→ **SELECTED EXTRACT**:
○ ○ ○ ○ ○ ○ ○
He then came back to Recon Village last year to tell people how not to do that because of what he did the first time. And now he's back again. So he kind of loves coming back to our village, and we're really pleased to have him. And without further ado, I'm gonna hand over, and enjoy. Perfect, thanks.
Thank you guys, thank you everybody. And I just wanna say, you know, speaking at a smaller village, not that this is a small village, but speaking at a smaller village, it's really intimate, it's really awesome, and I like to see my audience, even though I brought like half of you guys here. So I just wanna say thank you guys very much.
You can follow me on Twitter there at the handle that you see there. That's also like all of my social media, pretty much. So there you go for doxxing myself. All right, and actually, here we go, starting with who I am or who am I. I know that's a funny little tagline there. But this is actually my favorite slide because it reminds me of Mushu the dragon from Mulan.
Right, who am I? Who am I? I am the Gray Noise co-founder and co-host, well, which is a podcast if you don't know. I'm a B-side speaker, I'm a Defcon speaker, I'm a Recon Village speaker, I'm a Telefreaker, I'm a 2600 writer, and I'm a board member of the Synchop locally here in Las Vegas.
I try, I try to be a comedian, maybe it's good, maybe it's not, I don't know. Who was there? Was anybody there? You don't count. I'm kidding, I'm kidding, Muffins. Okay, so I wanna know who you guys are, and that's probably for my own own synth. But any first-time Defconers here?
Okay, cool, any old-timers here? I'll use the same joke. Any egg-timers? No, okay, kitchen-timers. No, okay. All right, do we have any people in the audience who are like private investigators or just people who do this professionally, OSINT, these types of investigation? Okay, awesome. Awesome, I got people to prove myself to, all right.
Any data scientists out there? Okay, awesome. I'm recently getting into that space, that's cool. Any reporters besides myself as press for Defcon this year? No? No reporters? Okay, awesome. All right, so these are standard disclaimers. I don't wanna hurt anybody in my research. This is all open source.
○ ○ ○ ○ ○ ○ ○
→ **GIVEN DATA**:
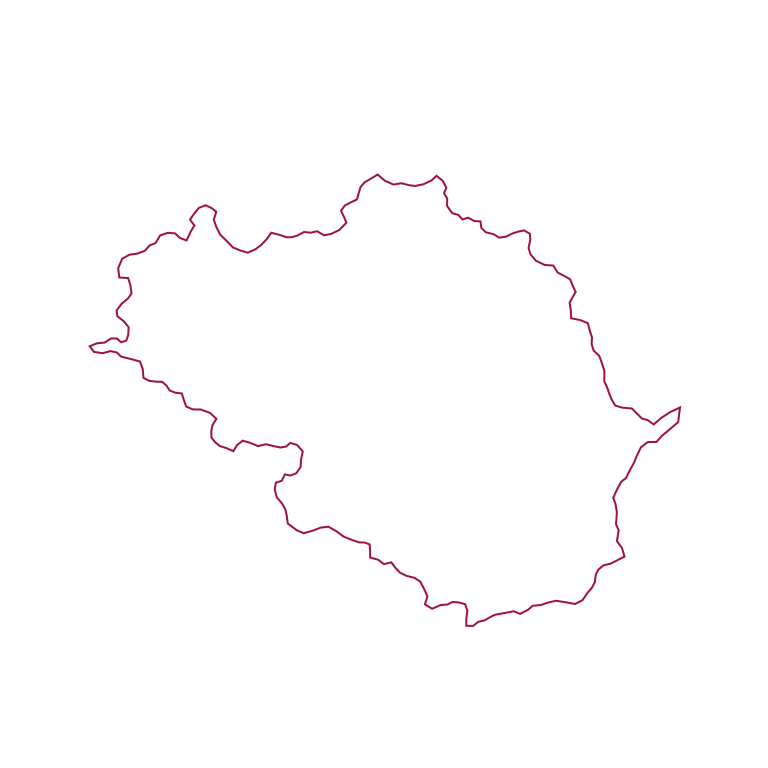 Entre Rios de Minas, Minas Gerais, Brazil, rotated 14°
{"feature_id": "56859067B35453234944232", "entity_name": "Entre Rios de Minas", "entity_type": "district", "adm_level": 2, "iso_a3": "BRA", "parent_name": "Brazil", "parent_adm1": "Minas Gerais", "projection": "orthographic", "projection_center": [-44.105, -20.704], "detail": "fine", "context": "isolated", "style": "outline", "palette": "rose", "viewbox_px": 768, "rotation_deg": 14, "n_neighbors": 0, "source": "geoboundaries", "source_scale": "gbopen_adm2", "svg_char_len": 3412}
<svg xmlns="http://www.w3.org/2000/svg" viewBox="0 0 768 768"><g transform="rotate(14 384 384)"><path d="M659.1,493.3L654.6,485.6L648.0,480.0L647.1,469.2L643.0,463.9L642.1,458.1L640.9,451.9L637.7,444.5L634.0,439.0L635.5,430.5L637.8,421.4L641.6,416.7L642.7,411.1L644.2,405.2L645.7,399.5L646.6,392.8L648.6,383.3L654.0,376.5L662.4,374.3L666.0,367.3L669.7,362.3L674.3,355.8L678.7,349.9L677.7,342.3L676.9,335.2L668.6,341.9L661.4,349.6L655.5,358.0L648.5,355.2L642.5,355.1L637.4,352.0L630.4,347.8L620.8,349.3L613.6,349.0L608.4,343.7L604.4,338.1L601.4,333.4L597.1,328.2L594.8,318.3L590.4,311.0L586.1,304.7L579.2,300.7L575.8,295.1L574.6,288.6L570.6,282.1L567.1,275.7L559.0,274.5L549.7,274.9L547.4,267.4L544.4,260.1L545.9,254.6L547.7,248.2L544.0,243.9L539.3,237.4L531.5,235.2L525.6,233.9L519.7,228.1L511.2,229.6L501.7,227.7L495.0,223.0L491.4,217.1L491.0,208.2L489.2,202.9L482.7,201.1L476.8,204.0L472.0,207.0L466.7,211.6L460.4,214.1L454.3,212.2L445.9,212.1L440.6,208.9L438.3,202.9L432.3,204.0L425.3,202.3L420.3,205.4L415.3,202.0L408.8,201.7L402.2,196.1L400.4,188.7L396.1,184.3L397.0,178.5L391.8,172.6L384.6,169.3L380.8,175.0L373.9,180.7L366.3,184.3L360.8,185.0L352.3,185.0L344.9,188.2L335.5,186.5L327.2,182.3L321.4,188.1L316.3,193.1L313.6,198.5L313.3,205.4L313.1,211.5L308.1,215.6L302.8,220.3L300.4,226.4L304.9,231.7L308.5,236.6L303.2,245.6L296.3,251.2L289.9,254.2L282.1,252.0L276.4,254.9L269.6,255.9L264.2,260.8L259.6,263.6L254.3,265.2L246.7,264.6L238.0,264.5L235.6,271.0L231.2,278.8L226.8,284.2L220.1,289.5L212.7,289.3L204.3,288.0L197.6,283.8L188.9,278.7L183.4,272.3L179.1,265.8L179.6,257.5L174.2,255.0L167.6,253.7L161.7,258.0L158.2,265.5L156.0,271.4L161.7,276.1L159.7,282.5L157.7,292.5L150.7,291.7L144.9,288.4L137.7,289.6L130.9,293.9L128.3,302.4L123.0,306.3L119.8,312.5L113.2,317.1L105.6,320.2L99.6,325.9L98.1,336.0L101.4,344.7L110.1,343.1L114.0,349.4L117.1,357.3L114.9,363.0L110.1,369.4L106.8,377.2L108.8,382.7L116.4,386.1L122.5,390.7L124.0,398.4L123.4,404.3L118.8,407.1L113.8,404.4L108.1,405.9L102.9,411.4L95.7,413.9L89.3,418.6L94.8,423.0L103.5,422.2L110.5,418.3L117.0,418.0L122.2,421.0L132.3,421.0L141.7,421.2L146.3,427.9L149.1,436.2L155.4,437.7L161.5,437.0L168.3,435.6L173.5,438.3L177.5,442.1L183.5,442.9L190.1,442.1L193.4,447.5L197.5,453.7L204.7,454.9L212.2,453.1L222.2,454.1L229.8,458.4L227.5,465.4L227.9,472.0L229.6,477.8L234.2,481.3L239.7,483.9L246.3,484.3L254.1,485.6L256.2,478.8L260.6,473.2L268.3,473.5L277.0,474.7L283.9,471.0L291.6,471.0L298.9,470.7L304.2,468.3L307.3,463.8L314.5,464.2L321.5,469.1L321.8,477.8L323.2,484.6L320.4,492.0L315.1,495.5L309.7,495.7L308.2,502.6L302.9,506.0L303.5,512.7L307.3,519.8L314.2,524.8L318.6,529.5L321.2,534.6L324.4,542.7L334.8,547.0L342.2,548.2L349.8,543.9L357.3,538.7L364.5,535.9L373.5,538.4L381.9,541.9L390.9,543.1L398.3,543.7L403.5,542.5L408.8,543.1L410.8,548.8L412.5,555.7L420.8,555.9L427.5,558.8L434.3,555.3L439.1,559.3L445.2,563.2L452.2,564.7L460.3,564.7L466.9,566.9L472.4,573.1L477.5,579.5L477.0,587.9L485.1,590.4L492.4,584.8L498.9,582.6L503.3,578.9L509.0,577.9L516.0,578.0L519.8,583.9L520.6,591.5L522.4,598.7L528.9,597.2L533.1,591.9L538.9,588.9L543.1,584.8L547.5,581.0L555.9,577.3L564.9,573.1L571.7,574.1L578.4,568.2L581.9,563.2L589.7,560.5L595.7,556.6L603.3,552.7L613.7,551.8L622.7,551.2L629.0,545.6L631.9,537.6L634.8,532.0L636.5,525.5L635.6,517.7L636.9,512.2L640.8,506.9L647.3,503.5L653.0,498.6L659.1,493.3Z" fill="none" stroke="#9f1239" stroke-width="2"/></g></svg>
○ ○ ○ ○ ○ ○ ○
→ **GOALS**:
#1 Reproduce the Recon Village talk from "Thank you guys, thank" to "guys very much.".
#2 Carry the Recon Village talk forward past its final sentence.
The listing is drawn from a separate source.

→ **THE RESULTS**:
#1
Thank you guys, thank you everybody. And I just wanna say, you know, speaking at a smaller village, not that this is a small village, but speaking at a smaller village, it's really intimate, it's really awesome, and I like to see my audience, even though I brought like half of you guys here. So I just wanna say thank you guys very much.

#2
Try not to be an asshole if you're gonna replicate my work. I'm doing this for educational purposes only, right? And here they are, actually. So I anal, I anus. That's been a joke for the past couple years. I am not a lawyer, I am not a stalker. I anal, I anus. Sounds better that way, I guess. So again, I'm not here to make life difficult
for anybody, so use whatever you learn today wisely. And of course, again, this is for informational purposes only. All right, so some caveats before we get started with the actual meat and potatoes. I went into this research not knowing what I would find. I wasn't like looking for something specific. I just kind of aimed my code cannons at it and I wanted to see what was gonna happen.
So yeah, there was no particular target. I'm not trying to target anybody specific, no stalking this year. And this is just, there is much more to do in this space. This is just scratching the surface. So hopefully with the help of you guys, we get something done. But after the research, what can I tell you that we can expect here?
Well, there is porn. There's porn, obviously. There is username enumeration, password enumeration, and we'll get into that a little bit, sensitive docs and so on and so forth. And thousands and thousands of various media files. That's kind of the fun one. That's just fun to watch. Okay, so let's define a URL shortener.
So a URL shortener, of course, you're taking a very big, long, descriptive URL and you're shortening it into something that is shareable so you can share it among, let's say, Twitter or text messages or it's just something very quick and easy, something that's memorable or at least easier to remember. But all it really is is a 301 redirect for your HTTP codes. These are just a 301 redirect to a different URL.
So knowing that, we can follow it back. We can follow it back to where the original link went to. Now, I chose isgood as my target. That's is.gd as the URL shortener for a couple of reasons. There's no membership required in order to shorten a URL.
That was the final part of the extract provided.